Sich vom stressigen Alltag im Shopping Center erholen? Ein Drittel hat angegeben, sie würden hier einen Ausgleich finden, wenn sie durch die Läden bummeln würden. 38 Prozent gehen dabei gerne in den Buchhandel; hier schätzt man vor allem das umfangreiche Angebot von Kreativ- und Schreibbedarf, bis zu Spielen oder auch Geschenkideen. 

50 Prozent der Befragten hätten gerne mehr Zeit für ihre Hobbys

Die Studienergebnisse zeigen, dass die Österreicher:innen trotz der wirtschaftlichen Anspannung auf nichts verzichten, aber beim Einkaufen bewusst auf den Preis schauen”, so Walter Lukner, der Geschäftsführer von Payback Österreich. Laut der Umfrage setzt mehr als die Hälfte der Befragten, 55 Prozent, auf Rabatte, Coupons oder Gutscheine, damit im Rahmen der Freizeitaktivitäten Geld gespart werden kann. 

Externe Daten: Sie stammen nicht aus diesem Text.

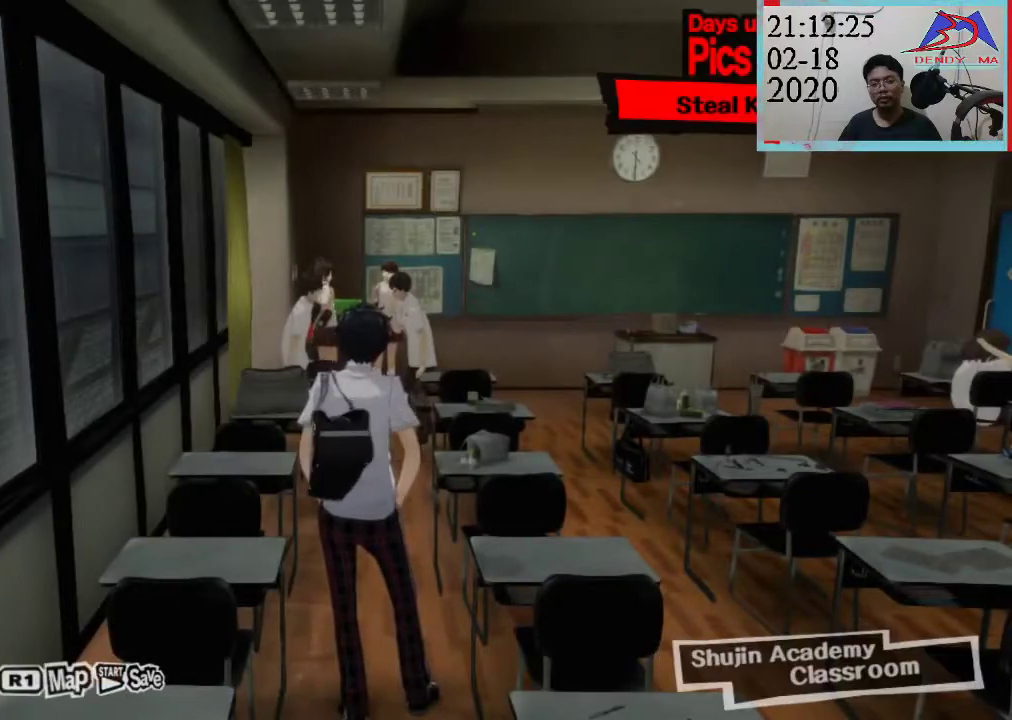
{"buttons": [], "left_stick": "center", "right_stick": "center", "events": [[33, "R1", "up"]]}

Die Umfrage hat aber auch gezeigt, dass es vielen Teilnehmern an Zeit fehlt: Die Arbeit, familiäre Pflichten oder auch Termine sind die Hauptgründe, wieso weniger Freizeit bleibt und somit das Hobby nicht wie gewünscht ausgeübt werden kann. 50 Prozent haben angegeben, sie hätten lieber etwas mehr Zeit, um ihrem Hobby nachgehen zu können.